Please give back each of the lines below unchanged, leaving none out.

» Provided material
<<<<
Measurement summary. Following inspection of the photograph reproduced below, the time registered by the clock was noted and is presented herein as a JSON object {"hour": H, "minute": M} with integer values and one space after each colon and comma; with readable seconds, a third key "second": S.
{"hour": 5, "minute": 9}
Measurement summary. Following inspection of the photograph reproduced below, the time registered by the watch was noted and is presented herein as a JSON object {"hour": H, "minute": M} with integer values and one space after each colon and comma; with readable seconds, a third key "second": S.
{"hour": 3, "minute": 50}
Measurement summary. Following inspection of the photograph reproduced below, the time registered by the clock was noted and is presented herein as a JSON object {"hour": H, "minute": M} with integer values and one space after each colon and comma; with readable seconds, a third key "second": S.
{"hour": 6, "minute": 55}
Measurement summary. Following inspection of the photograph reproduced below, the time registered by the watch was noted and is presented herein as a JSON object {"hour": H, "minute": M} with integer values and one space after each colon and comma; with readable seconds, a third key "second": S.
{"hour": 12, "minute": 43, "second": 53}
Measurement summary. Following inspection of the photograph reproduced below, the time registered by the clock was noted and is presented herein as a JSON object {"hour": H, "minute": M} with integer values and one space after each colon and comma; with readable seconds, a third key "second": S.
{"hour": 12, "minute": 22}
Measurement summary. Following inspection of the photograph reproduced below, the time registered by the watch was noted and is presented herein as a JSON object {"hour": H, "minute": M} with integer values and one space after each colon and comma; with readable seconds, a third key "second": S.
>>>>
» Task solution
Measurement summary. Following inspection of the photograph reproduced below, the time registered by the clock was noted and is presented herein as a JSON object {"hour": H, "minute": M} with integer values and one space after each colon and comma; with readable seconds, a third key "second": S.
{"hour": 5, "minute": 9}
Measurement summary. Following inspection of the photograph reproduced below, the time registered by the watch was noted and is presented herein as a JSON object {"hour": H, "minute": M} with integer values and one space after each colon and comma; with readable seconds, a third key "second": S.
{"hour": 3, "minute": 50}
Measurement summary. Following inspection of the photograph reproduced below, the time registered by the clock was noted and is presented herein as a JSON object {"hour": H, "minute": M} with integer values and one space after each colon and comma; with readable seconds, a third key "second": S.
{"hour": 6, "minute": 55}
Measurement summary. Following inspection of the photograph reproduced below, the time registered by the watch was noted and is presented herein as a JSON object {"hour": H, "minute": M} with integer values and one space after each colon and comma; with readable seconds, a third key "second": S.
{"hour": 12, "minute": 43, "second": 53}
Measurement summary. Following inspection of the photograph reproduced below, the time registered by the clock was noted and is presented herein as a JSON object {"hour": H, "minute": M} with integer values and one space after each colon and comma; with readable seconds, a third key "second": S.
{"hour": 12, "minute": 22}
Measurement summary. Following inspection of the photograph reproduced below, the time registered by the watch was noted and is presented herein as a JSON object {"hour": H, "minute": M} with integer values and one space after each colon and comma; with readable seconds, a third key "second": S.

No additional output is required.